Task instructions
Quote the account of teaching in Austria word for word, starting with "I had a disturbing" and going on through "angry with them.".

I personally thought her coverage of them was actually pretty spot on.

I had a disturbing experience earlier this summer. I was teaching a bunch of 16 year olds in Austria. They were smart kids who were on an accelerated science course and were keen on English. We were doing a Dragon’s Den activity where they had to come up with an invention in groups and then give a presentation and Q&A session to the class.

I was walking around chatting to the students/helping them with vocab while they were planning, and one pair of boys had called their invention the “Rape-o-matic” that helps you “absolutely rape the competition”. I was really shocked because they had seemed like nice kids. They were really puzzled and a bit defensive about why I was so shocked and angry with them.

I marched them to the office to meet with their regular teacher, and once we were all talking, it turned out that they hadn’t connected the English word “rape” with the German “Vergewaltigung” (which is literally something like “bad/active violencing” ver is a prefix that makes things more foreceful or shows them going wrong ), and they were not being deliberately horrible.

Dataset extract

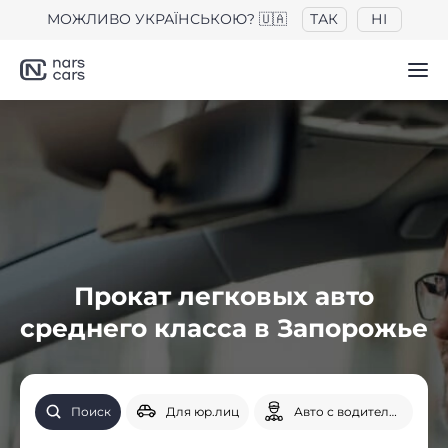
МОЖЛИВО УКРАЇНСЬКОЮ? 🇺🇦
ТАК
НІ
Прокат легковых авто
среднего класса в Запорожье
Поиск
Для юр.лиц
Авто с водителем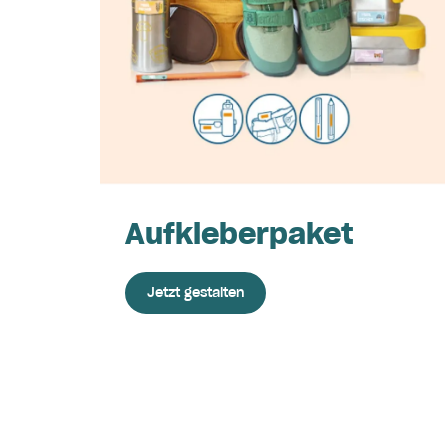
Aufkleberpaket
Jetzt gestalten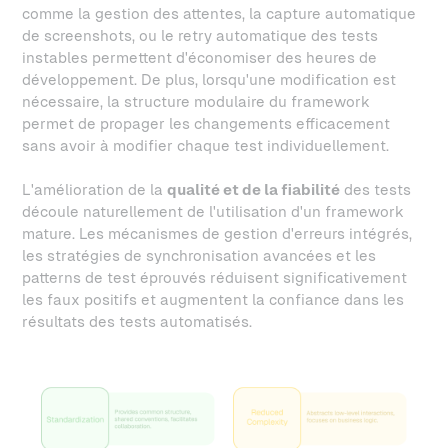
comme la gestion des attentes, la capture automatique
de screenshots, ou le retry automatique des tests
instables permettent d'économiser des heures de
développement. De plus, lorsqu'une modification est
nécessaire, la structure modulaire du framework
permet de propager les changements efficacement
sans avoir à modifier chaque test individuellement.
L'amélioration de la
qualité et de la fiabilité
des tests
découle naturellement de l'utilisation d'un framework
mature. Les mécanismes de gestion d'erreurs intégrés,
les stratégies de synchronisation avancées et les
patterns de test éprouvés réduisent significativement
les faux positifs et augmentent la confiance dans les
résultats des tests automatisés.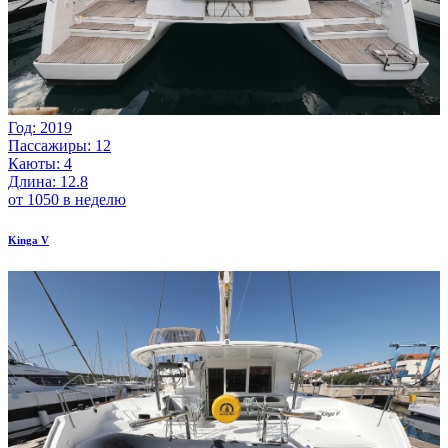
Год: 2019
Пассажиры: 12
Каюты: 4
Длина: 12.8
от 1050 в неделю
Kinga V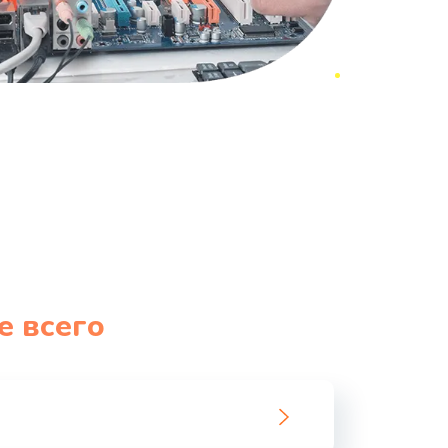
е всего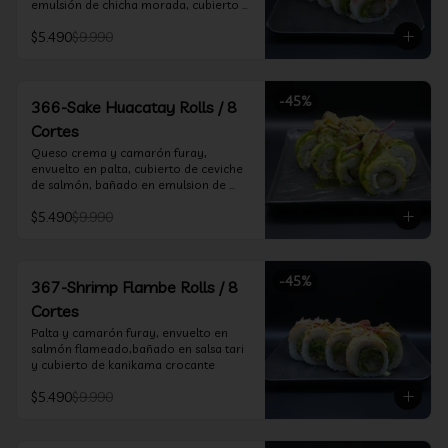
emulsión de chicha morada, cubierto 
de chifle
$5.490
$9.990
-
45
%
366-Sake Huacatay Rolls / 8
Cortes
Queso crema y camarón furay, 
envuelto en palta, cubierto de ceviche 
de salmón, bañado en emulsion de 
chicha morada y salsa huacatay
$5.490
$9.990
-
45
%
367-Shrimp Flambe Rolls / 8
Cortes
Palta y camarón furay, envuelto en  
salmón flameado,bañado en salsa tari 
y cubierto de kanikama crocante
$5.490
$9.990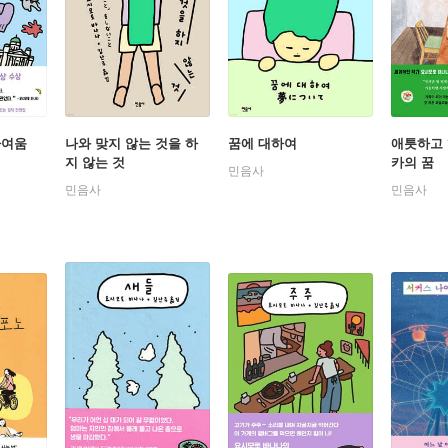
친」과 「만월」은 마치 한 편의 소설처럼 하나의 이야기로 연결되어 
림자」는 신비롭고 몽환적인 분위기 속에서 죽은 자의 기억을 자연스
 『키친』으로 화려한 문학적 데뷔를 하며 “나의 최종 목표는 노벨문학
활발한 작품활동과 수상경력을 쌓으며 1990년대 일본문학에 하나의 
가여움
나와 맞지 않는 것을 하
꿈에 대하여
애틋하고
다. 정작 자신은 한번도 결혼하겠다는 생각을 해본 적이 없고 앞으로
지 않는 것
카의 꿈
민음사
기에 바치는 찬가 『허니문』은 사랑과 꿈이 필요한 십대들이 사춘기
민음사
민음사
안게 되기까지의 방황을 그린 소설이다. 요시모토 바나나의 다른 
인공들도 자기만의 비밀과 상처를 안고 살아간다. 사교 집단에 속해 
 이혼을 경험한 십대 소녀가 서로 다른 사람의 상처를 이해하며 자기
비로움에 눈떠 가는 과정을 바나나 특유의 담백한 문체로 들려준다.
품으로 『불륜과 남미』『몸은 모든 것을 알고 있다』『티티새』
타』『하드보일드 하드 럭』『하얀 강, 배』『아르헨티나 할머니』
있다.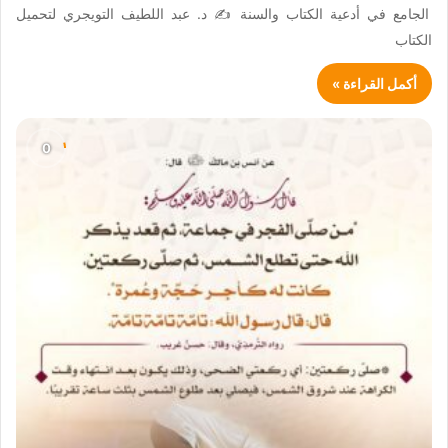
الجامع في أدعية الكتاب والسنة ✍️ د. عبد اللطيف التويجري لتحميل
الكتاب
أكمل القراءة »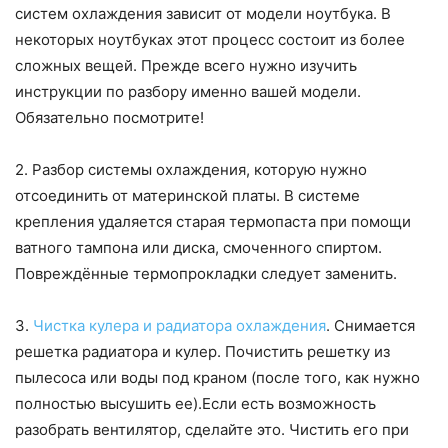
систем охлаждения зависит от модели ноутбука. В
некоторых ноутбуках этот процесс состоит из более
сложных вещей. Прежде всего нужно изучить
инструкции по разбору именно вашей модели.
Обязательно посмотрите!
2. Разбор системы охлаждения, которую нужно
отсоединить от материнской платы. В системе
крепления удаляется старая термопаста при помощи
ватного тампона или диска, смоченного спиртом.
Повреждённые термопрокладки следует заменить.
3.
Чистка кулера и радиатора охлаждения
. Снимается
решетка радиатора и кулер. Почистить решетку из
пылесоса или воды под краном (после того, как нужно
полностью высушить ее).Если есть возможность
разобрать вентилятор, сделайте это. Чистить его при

* * *

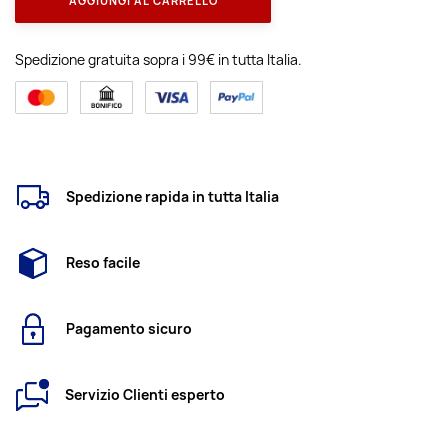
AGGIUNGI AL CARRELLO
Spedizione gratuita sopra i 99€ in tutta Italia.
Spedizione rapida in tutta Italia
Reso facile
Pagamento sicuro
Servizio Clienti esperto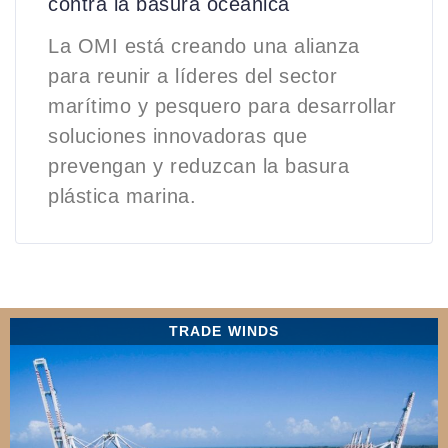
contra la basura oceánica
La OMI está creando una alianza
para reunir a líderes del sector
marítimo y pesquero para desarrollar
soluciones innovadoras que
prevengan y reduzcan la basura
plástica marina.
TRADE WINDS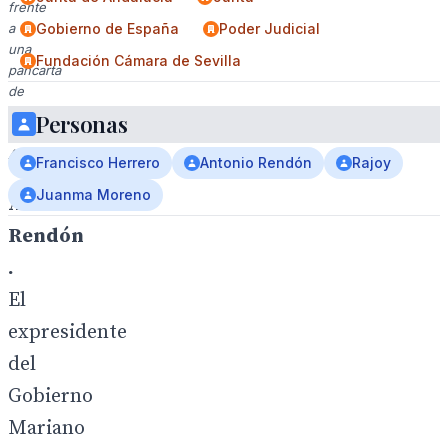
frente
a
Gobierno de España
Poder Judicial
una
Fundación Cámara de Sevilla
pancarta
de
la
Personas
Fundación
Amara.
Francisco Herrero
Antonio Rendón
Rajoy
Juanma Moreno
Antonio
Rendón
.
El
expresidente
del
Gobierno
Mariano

* * *

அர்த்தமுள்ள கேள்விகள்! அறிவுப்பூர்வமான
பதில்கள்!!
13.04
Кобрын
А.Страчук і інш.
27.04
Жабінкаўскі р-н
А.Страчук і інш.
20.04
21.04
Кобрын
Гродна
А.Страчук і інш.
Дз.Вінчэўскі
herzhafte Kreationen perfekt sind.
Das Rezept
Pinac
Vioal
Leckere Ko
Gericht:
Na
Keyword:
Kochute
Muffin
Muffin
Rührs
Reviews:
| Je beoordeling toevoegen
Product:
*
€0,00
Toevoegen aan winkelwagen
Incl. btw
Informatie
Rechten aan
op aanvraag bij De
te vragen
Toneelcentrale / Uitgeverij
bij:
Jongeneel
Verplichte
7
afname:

Written answer
I had a disturbing experience earlier this summer. I was teaching a bunch of 16 year olds in Austria. They were smart kids who were on an accelerated science course and were keen on English. We were doing a Dragon’s Den activity where they had to come up with an invention in groups and then give a presentation and Q&A session to the class.

I was walking around chatting to the students/helping them with vocab while they were planning, and one pair of boys had called their invention the “Rape-o-matic” that helps you “absolutely rape the competition”. I was really shocked because they had seemed like nice kids. They were really puzzled and a bit defensive about why I was so shocked and angry with them.